How to form more equitable healthcare leadership teams
Healthcare institutions have a lot of work to do to improve gender parity at the senior leadership level, particularly within the C-suite. However, there are several things that they can do to create more equitable leadership teams.
Firstly, diversity and inclusion training. This training should emphasize how assumptions about what a traditional leader looks and behaves like often harm women’s chances of progressing, boxing females into the category of employee rather than leader.

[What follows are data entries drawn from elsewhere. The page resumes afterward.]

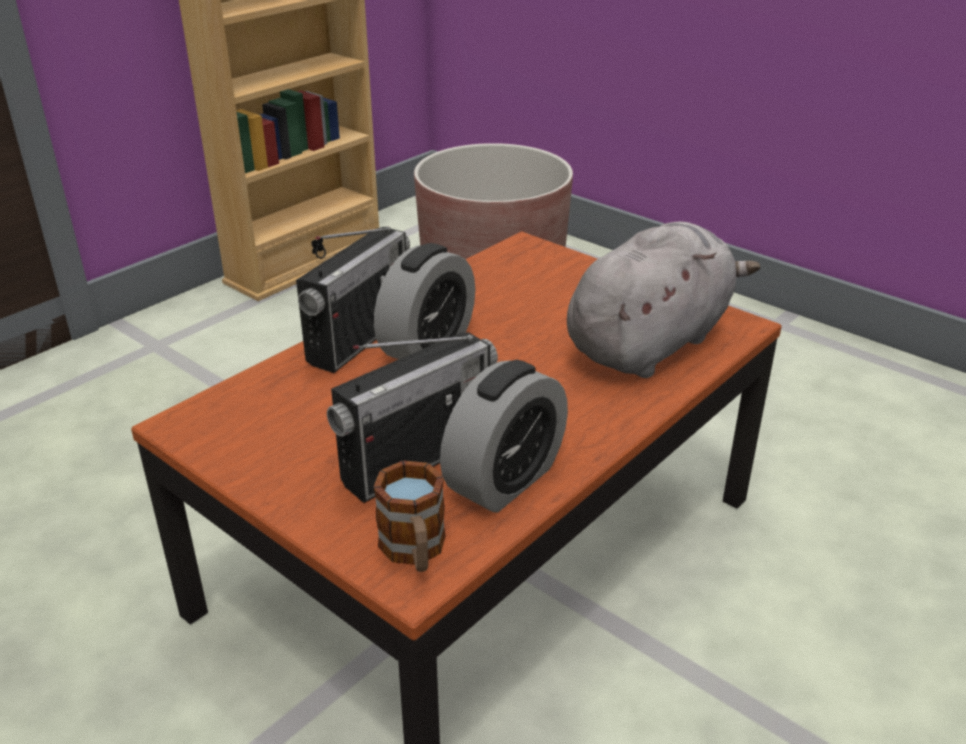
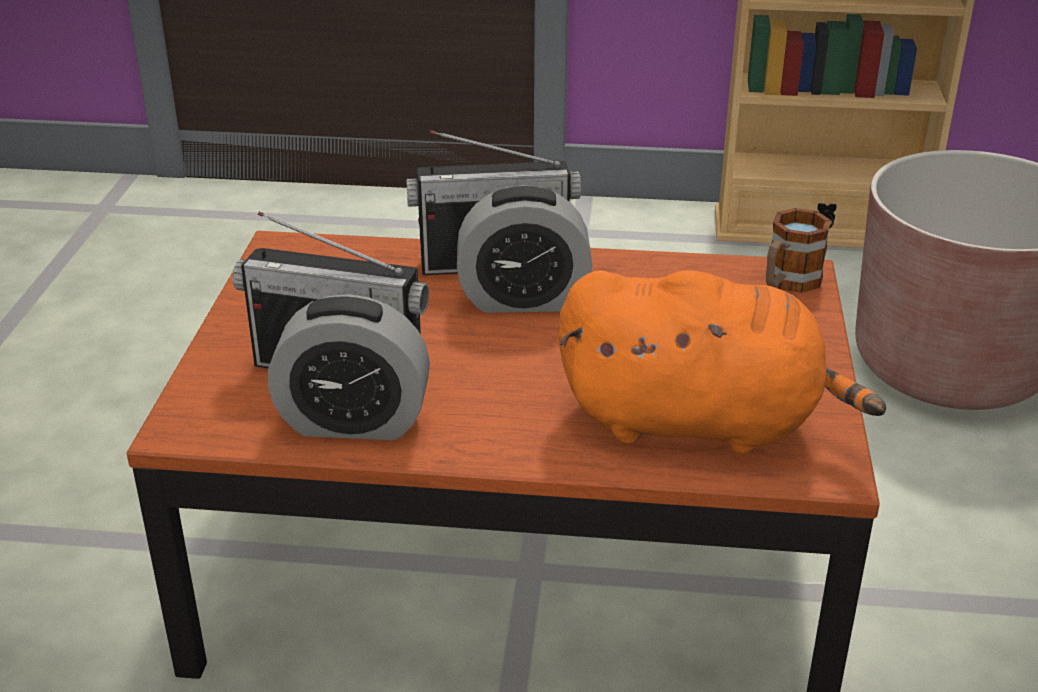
camera: 55 degrees right, 0 degrees up
(414, 551) = (214, 415): mug -> mug (787, 283)
(651, 343) = (700, 422): grey plush toy -> orange plush toy

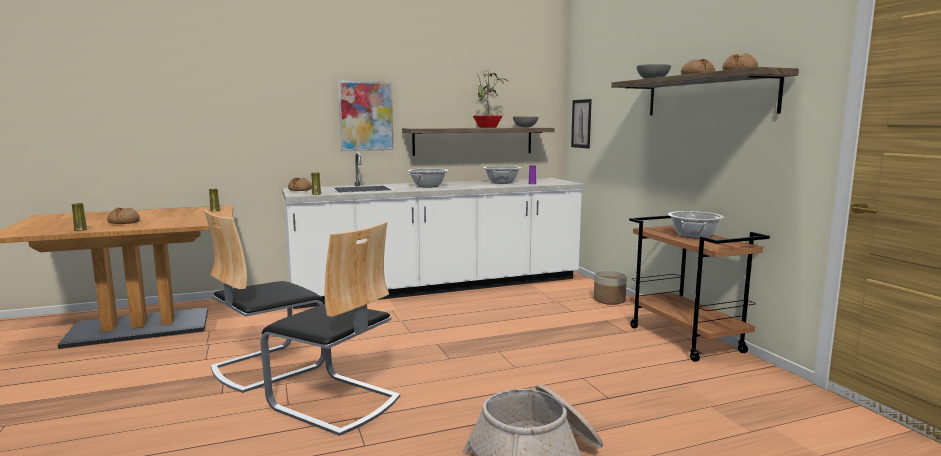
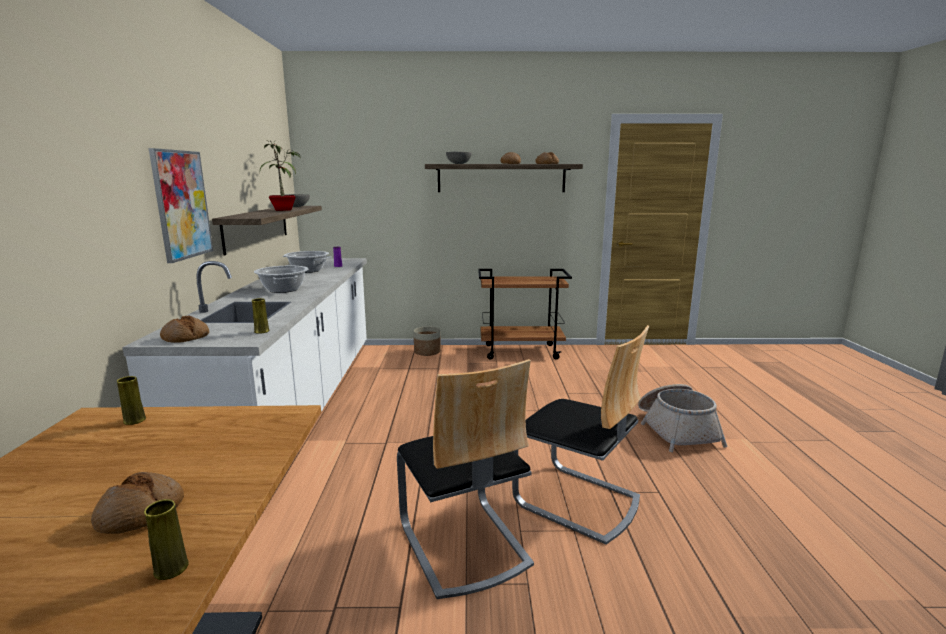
camera: 70 degrees left, 5 degrees up
(334, 402) = (577, 501): chair -> chair turned 75 degrees clockwise
(581, 123) = (330, 199): picture -> none
(693, 235) = (520, 279): cooking pot -> none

The selection and interview process should also be reviewed. “Employers should be very intentional about what skills are needed for the role, and consider providing structured interview approaches versus unstructured ones, as the latter approach tends to reinforce bias,” comments Brad Staats (pictured below), professor of operations at the University of North Carolina Kenan-Flagler Business School.
A Harvard Business Review article suggests that structured interviews minimize the risk of subjective opinions. Since women already face unconscious biases related to their gender, employers must engage in an interview process that solely assesses a candidate’s performance.
Secondly, healthcare institutions need to focus on supporting talented women in the workforce by encouraging women to participate in sponsorship and mentoring schemes, which can help them with self-promotion and performing well at the interview stage.
“Making people responsible for the success of others, not just the success of themselves, seems an important step,” says Ingrid from Wharton.
Healthcare institutions should also ensure there are enough female mentors and sponsors—in addition to male ones—offering a more diverse mix of people who women can go to for advice.
As these institutions begin to recover from the COVID-19 pandemic, there’s a chance to take a step back and fix healthcare’s female leadership problem. This opportunity must be grasped.
“If we believe this can be a turning point, there has to be much more celebration and recognition of the women who’ve made the difference,” concludes Vivian from Darden.